I'm a science teacher and I was screaming my radio listening to the dipshits they had on acting concerned about N2 gas leaking out and contaminating the execution chamber. Have the not ever taken a science class? What percentage of the gas in every breath they have ever taken in their life is N2? Answer, 78% because our atmosphere is 78% N2.
N2 is an inert gas that does nothing. We breathe enormous quantities of it every day. They aren't killing anyone with N2. What they are doing is giving them a gas mixture of zero O2. However since it is the CO2 in your lungs that triggers the breathe or gasping reflex, breathing pure N2 will simply suffocate without triggering the gasping reflex. You body just shuts down due to lack of oxygen without you knowing it. At least that is the theory. I don't know that it has ever been tested on people.
I guess we're about to find out. Dr. Mengele, please be seated, the Great State of Alabama is stepping up!
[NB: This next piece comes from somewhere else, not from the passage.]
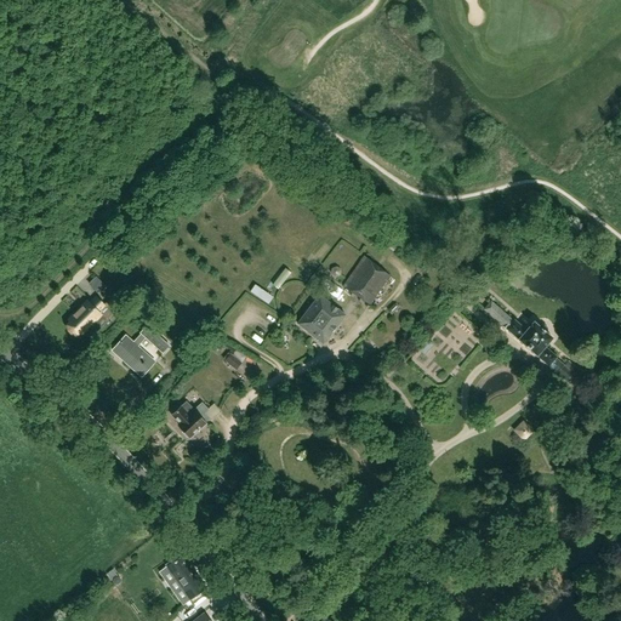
[(370,307),(391,278),(364,258),(343,288),(370,307)]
It has been accidentally tested on people. I'm aware of fatal industrial "accidents" where people without breathing gear have entered rooms that, for one reason or other, had been filled with pure nitrogen. Apparently, such people keel over after a minute or so without ever noticing there is a problem; they could, in most cases, have left the room if they felt like it, but didn't. The bodies do not show any sign that the deceased were feeling any distress before they died.
N2 might escape
yeah, can't have toxic n2 fumes poisoning the atmosphere
What do other countries do, that should make it pretty clear. I'm assuming Canada and New Zealand are a lot more capable and efficient than India or Nigeria.
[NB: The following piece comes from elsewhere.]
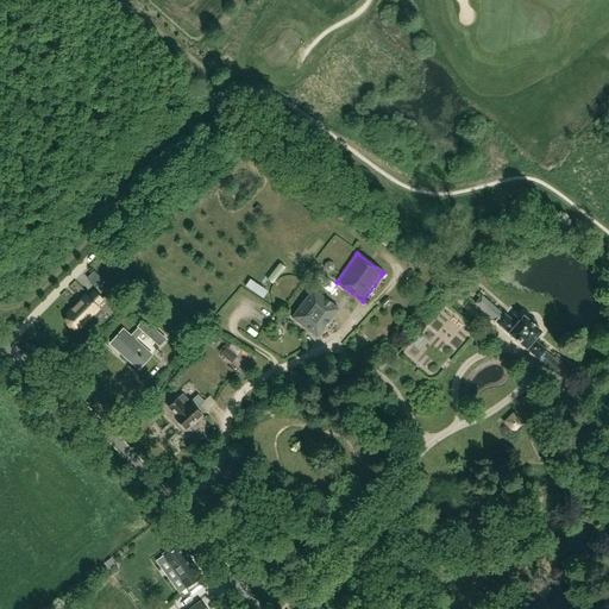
[(325,264),(324,265),(325,267),(325,268),(325,269),(326,269),(326,270),(327,270),(327,271),(328,271),(330,271),(331,271),(332,271),(332,270),(333,270),(334,269),(334,268),(336,267),(336,265),(336,264),(334,264),(334,263),(334,262),(333,262),(332,261),(331,261),(330,261),(328,261),(327,261),(326,262),(325,263),(325,264)]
(Cross-re-posted from another of Kevin's posts. App must be having a bad day. Edited.)
The less Congress tells them, the more the agencies wonder, question, and fumble. The more Congress tells them, the less it will itself accomplish. Agencies wind up doing a huge amount of the work of creating regs, *with oversight from Congressional Committees*, or more usually, their staffs. Goldberg does not get this; Drum does.
IMO it's already pretty much done how people think it ought to be. I say this as a 20+-year employee of the Federal government, who only worked a few years putting together just one section of a field-level Director's Order. It ain't the picnic some people seem to think, and I sure learned a lot about how it works.
Congress passes the broadest statements of its intent that will narrow the effect to what it desires. Some call that "vague' or "ambigous." It's only that Congress has other things to get on with. The narrower the law, the more detailed it has to be, and the less likely it is to cover every contingency, and the more likely that something else will be crowded off Congress' plate.
Agencies put together and publish regs to cover all the activities under that umbrella, and any one statement can affect myriad activities, and every one of them must be considered and dealt with to match Congress' intent, AND the Constitution, AND laws already in effect.
Congratulations for the title of this post. Absolutely spot ton.